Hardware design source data
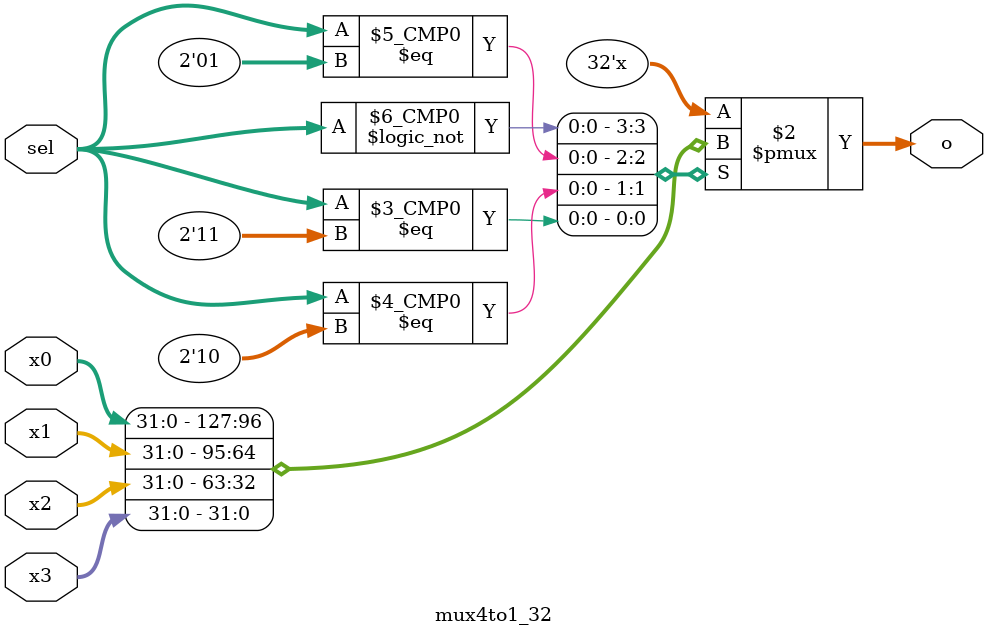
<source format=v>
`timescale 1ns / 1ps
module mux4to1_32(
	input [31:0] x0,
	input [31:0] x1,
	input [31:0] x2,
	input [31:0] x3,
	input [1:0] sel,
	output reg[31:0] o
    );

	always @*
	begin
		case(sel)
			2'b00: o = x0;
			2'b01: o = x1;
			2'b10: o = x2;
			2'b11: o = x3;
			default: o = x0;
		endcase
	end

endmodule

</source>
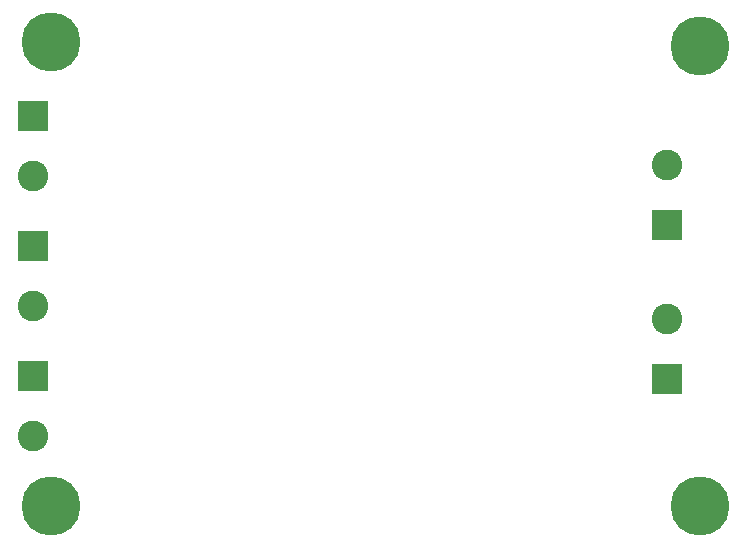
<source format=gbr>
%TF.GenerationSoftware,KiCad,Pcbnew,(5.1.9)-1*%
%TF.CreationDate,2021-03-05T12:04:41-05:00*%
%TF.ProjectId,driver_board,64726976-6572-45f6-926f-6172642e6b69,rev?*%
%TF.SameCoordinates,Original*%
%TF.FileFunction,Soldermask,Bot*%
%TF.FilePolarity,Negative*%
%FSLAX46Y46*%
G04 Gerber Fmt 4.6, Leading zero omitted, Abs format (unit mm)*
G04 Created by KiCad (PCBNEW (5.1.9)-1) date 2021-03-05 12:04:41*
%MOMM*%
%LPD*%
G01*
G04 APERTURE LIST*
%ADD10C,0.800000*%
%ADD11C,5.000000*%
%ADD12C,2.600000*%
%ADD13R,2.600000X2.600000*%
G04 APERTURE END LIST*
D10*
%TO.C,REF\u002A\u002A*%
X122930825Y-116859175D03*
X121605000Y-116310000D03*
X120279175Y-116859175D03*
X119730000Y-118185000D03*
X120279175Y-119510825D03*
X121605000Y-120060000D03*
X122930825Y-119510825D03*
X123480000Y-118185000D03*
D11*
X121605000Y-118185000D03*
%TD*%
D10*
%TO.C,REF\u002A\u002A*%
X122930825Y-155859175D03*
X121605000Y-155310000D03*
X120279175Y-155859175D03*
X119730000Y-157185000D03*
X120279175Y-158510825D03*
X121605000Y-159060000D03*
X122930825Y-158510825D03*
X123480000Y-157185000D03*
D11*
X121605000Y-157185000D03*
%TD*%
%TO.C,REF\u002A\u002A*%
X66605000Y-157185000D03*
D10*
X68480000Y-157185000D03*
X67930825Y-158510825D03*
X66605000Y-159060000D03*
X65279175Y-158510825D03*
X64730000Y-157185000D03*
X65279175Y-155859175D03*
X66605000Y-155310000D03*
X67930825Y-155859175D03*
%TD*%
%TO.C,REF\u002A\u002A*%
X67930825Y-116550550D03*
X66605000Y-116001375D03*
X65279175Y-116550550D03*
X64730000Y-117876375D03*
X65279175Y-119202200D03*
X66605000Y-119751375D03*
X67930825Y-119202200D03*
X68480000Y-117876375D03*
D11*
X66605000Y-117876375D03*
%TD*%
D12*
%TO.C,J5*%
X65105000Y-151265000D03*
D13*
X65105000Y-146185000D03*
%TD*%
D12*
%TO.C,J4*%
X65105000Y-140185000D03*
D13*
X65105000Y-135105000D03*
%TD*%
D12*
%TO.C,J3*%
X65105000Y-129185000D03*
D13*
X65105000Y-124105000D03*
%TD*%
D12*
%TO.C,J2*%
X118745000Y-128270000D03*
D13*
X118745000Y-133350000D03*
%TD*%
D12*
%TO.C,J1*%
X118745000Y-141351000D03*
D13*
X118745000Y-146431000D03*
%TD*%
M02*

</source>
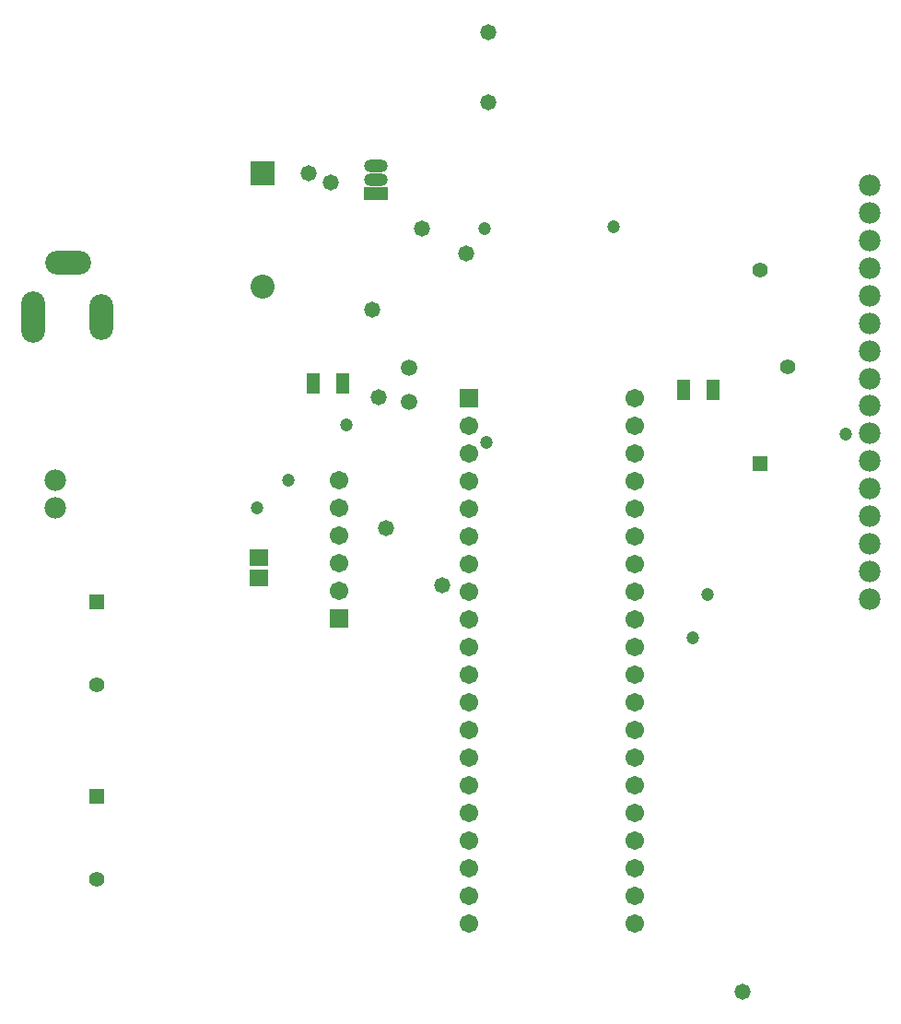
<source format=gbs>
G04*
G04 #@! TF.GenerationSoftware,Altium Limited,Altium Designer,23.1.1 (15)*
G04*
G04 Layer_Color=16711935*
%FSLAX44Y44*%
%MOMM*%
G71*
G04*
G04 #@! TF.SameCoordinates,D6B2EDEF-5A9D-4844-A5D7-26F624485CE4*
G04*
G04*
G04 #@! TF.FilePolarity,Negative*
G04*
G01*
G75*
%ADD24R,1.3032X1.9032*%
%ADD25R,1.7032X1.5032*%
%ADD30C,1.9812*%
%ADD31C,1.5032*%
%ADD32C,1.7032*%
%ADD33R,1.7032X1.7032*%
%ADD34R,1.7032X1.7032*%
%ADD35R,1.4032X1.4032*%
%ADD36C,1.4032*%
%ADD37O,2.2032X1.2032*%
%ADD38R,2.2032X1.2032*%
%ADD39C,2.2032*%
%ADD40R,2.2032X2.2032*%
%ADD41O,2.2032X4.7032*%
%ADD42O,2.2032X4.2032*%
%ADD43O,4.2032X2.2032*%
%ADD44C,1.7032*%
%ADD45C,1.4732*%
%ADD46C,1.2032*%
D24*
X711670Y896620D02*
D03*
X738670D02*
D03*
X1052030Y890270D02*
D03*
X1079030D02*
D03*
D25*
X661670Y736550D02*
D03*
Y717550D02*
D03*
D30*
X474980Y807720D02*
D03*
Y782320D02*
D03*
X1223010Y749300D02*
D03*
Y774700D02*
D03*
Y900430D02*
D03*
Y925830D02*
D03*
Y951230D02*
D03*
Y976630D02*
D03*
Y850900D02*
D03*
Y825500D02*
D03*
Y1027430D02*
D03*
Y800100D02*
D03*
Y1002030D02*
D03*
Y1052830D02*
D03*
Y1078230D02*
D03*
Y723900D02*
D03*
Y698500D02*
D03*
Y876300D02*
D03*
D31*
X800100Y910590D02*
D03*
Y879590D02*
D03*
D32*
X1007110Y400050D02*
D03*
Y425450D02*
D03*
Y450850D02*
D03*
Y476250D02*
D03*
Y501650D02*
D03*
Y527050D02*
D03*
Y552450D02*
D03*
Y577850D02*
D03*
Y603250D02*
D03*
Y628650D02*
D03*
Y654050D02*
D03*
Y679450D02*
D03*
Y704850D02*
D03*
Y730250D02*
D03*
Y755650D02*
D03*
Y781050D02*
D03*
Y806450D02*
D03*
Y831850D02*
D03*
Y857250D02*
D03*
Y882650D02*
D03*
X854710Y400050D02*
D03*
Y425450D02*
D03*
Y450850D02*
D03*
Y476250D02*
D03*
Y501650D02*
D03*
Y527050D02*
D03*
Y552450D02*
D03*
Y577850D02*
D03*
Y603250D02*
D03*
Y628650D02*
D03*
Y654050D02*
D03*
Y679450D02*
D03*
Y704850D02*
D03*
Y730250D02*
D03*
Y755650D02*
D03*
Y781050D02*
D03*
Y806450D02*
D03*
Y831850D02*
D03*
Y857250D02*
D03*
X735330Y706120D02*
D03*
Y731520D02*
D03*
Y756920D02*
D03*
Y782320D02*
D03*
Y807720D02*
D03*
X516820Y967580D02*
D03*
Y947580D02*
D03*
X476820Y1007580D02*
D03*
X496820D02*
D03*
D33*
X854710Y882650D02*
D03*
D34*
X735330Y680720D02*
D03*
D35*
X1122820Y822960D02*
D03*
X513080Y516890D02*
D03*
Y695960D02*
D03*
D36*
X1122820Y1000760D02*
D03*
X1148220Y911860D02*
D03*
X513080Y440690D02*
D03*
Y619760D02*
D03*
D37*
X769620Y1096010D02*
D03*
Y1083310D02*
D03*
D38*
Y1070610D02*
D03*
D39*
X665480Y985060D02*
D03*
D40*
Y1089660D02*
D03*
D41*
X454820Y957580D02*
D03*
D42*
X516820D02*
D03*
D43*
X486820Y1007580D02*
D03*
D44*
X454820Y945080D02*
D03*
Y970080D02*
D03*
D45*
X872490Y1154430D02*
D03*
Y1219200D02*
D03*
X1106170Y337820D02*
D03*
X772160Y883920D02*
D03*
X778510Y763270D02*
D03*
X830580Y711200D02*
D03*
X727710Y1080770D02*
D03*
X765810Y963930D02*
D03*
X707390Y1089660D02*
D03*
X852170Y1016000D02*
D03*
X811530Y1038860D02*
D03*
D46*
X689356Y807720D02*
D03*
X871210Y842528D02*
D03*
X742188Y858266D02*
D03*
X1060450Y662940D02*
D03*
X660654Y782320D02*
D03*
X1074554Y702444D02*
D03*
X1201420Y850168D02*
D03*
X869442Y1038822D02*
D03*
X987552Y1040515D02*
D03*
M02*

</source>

- **REQUEST**
Find "KiCad" in the preceding records. Copy each line that holds it.

- **ANSWER FOR THE TASK**
%TF.GenerationSoftware,KiCad,Pcbnew,(5.1.9)-1*%
G04 Created by KiCad (PCBNEW (5.1.9)-1) date 2021-03-05 12:04:41*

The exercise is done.